■ Work instructions ■
Extend the news article about the indictment of Louisiana HBPA president Sean Alfortish, picking up after its final sentence.

■ Text passage ■
11/19/2010 4:10PM

Louisiana HBPA president Alfortish to be arraigned Dec. 2


Sean Alfortish, the president of the Louisiana Horsemen’s Benevolent and Protective Association, and Mona Romero, the organization’s executive director, will be arraigned Dec. 2 after a federal grand jury returned a 29-count indictment against them Thursday that included a charge of conspiracy to commit mail fraud and an accusation that they rigged an election. A trial date will be scheduled at the arraignment, and the case will be heard in New Orleans, according to the office of U.S. Attorney Jim Letten.

Alfortish, 43, has been president of the Louisiana HBPA since 2005, while Romero, 52, became executive director the same year. The Louisiana HBPA said in a statement that it was evaluating the case.

“[The] indictment will be immediately and thoroughly reviewed by the Louisiana Horsemen’s Benevolent and Protective Association,” the statement said. “The HBPA will take whatever actions are deemed appropriate after the thorough review and will communicate those actions that are taken to the membership.

“The association has cooperated fully throughout the investigative process and will continue to do so as may be appropriate, and as the legal system takes its course.”

■ Raw data ■
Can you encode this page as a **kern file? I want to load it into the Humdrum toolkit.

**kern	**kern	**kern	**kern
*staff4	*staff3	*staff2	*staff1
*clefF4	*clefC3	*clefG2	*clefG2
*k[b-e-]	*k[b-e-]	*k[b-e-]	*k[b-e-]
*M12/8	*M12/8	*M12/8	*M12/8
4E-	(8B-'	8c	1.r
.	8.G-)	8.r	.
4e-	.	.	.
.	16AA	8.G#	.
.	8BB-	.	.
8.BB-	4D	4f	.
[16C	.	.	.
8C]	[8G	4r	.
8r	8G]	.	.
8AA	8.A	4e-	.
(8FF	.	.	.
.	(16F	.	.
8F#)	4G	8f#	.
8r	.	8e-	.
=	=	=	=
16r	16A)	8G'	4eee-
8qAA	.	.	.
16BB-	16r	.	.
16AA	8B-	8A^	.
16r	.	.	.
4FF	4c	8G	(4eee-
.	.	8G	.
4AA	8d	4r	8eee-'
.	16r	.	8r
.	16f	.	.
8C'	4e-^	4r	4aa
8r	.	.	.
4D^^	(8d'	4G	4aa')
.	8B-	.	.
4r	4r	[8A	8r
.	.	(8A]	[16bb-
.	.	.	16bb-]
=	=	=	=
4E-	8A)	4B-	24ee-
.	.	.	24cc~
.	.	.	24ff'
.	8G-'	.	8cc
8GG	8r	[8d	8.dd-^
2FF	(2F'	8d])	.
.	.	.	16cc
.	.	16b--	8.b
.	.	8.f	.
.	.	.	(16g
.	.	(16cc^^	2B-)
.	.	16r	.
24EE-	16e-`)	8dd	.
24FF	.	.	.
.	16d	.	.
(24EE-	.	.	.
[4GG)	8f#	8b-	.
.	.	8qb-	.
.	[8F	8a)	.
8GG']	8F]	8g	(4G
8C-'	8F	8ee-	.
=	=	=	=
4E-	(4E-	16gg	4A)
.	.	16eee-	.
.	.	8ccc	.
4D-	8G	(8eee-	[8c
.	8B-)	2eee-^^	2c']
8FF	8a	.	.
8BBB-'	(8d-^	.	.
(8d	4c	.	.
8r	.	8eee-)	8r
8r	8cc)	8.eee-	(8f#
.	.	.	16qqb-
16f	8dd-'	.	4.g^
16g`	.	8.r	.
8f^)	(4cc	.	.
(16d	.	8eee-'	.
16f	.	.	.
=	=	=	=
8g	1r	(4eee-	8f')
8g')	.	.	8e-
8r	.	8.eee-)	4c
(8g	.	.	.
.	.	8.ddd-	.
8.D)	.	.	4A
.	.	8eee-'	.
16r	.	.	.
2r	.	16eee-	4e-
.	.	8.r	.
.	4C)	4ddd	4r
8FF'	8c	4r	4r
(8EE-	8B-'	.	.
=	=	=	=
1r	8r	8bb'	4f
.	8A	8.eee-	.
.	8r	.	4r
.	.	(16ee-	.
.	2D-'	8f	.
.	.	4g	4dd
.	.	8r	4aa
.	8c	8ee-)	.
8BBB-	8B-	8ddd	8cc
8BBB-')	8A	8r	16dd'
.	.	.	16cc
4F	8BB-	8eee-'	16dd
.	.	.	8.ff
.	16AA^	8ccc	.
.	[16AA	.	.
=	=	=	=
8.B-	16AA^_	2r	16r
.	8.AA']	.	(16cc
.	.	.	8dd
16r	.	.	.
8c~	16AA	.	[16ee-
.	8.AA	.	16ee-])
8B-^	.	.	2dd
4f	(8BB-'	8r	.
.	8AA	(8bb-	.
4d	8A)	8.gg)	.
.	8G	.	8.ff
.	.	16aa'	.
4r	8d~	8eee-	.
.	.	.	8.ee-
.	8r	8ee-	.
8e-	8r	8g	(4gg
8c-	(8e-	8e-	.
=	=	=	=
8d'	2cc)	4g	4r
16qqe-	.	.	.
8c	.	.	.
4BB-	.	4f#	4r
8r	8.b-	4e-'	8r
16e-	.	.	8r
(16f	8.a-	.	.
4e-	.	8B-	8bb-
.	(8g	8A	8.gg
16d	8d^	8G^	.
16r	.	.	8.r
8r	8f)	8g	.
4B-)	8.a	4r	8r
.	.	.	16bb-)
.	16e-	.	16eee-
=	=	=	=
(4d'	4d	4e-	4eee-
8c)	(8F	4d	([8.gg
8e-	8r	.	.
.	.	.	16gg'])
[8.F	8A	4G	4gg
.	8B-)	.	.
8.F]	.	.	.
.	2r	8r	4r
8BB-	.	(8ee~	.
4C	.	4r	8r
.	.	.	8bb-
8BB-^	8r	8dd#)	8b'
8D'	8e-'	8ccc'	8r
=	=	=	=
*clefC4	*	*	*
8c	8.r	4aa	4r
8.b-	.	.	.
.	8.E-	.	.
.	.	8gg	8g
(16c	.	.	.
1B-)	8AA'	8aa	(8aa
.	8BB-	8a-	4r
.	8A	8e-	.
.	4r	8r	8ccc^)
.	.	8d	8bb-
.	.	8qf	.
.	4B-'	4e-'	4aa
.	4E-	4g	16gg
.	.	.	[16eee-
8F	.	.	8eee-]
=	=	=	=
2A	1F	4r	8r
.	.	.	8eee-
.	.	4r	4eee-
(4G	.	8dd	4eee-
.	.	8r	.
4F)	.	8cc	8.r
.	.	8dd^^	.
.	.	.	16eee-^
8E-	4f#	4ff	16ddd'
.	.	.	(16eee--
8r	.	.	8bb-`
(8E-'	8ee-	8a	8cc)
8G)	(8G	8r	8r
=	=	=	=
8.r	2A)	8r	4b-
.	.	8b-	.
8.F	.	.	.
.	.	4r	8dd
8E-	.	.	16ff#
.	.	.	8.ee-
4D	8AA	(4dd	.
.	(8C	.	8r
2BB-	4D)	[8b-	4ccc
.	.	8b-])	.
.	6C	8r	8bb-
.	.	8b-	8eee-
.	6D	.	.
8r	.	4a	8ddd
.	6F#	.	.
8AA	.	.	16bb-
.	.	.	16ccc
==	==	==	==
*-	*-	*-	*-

■ Reply ■
The case dates back to a 2008 Louisiana HBPA election in which Alfortish and Romero allegedly conspired with others to “rig the outcome,” according to a statement by Letten. To be valid, ballots had to bear both a U.S. Postal Service postmark and the Social Security number of an eligible HBPA member. Alfortish and Romero were charged with using the Social Security numbers of some members without their “knowledge or consent.” The indictment alleges that Romero and others flew to various cities to mail the falsified ballots.

Alfortish is not paid for the position of president but has been employed by the Louisiana HBPA as its director of simulcasting and workers’ compensation, according to a copy of the indictment that was posted on the website of the New Orleans Times-Picayune. Neither Alfortish, who is an attorney, nor the attorney representing him in this case, Patrick Fanning, returned calls seeking comment.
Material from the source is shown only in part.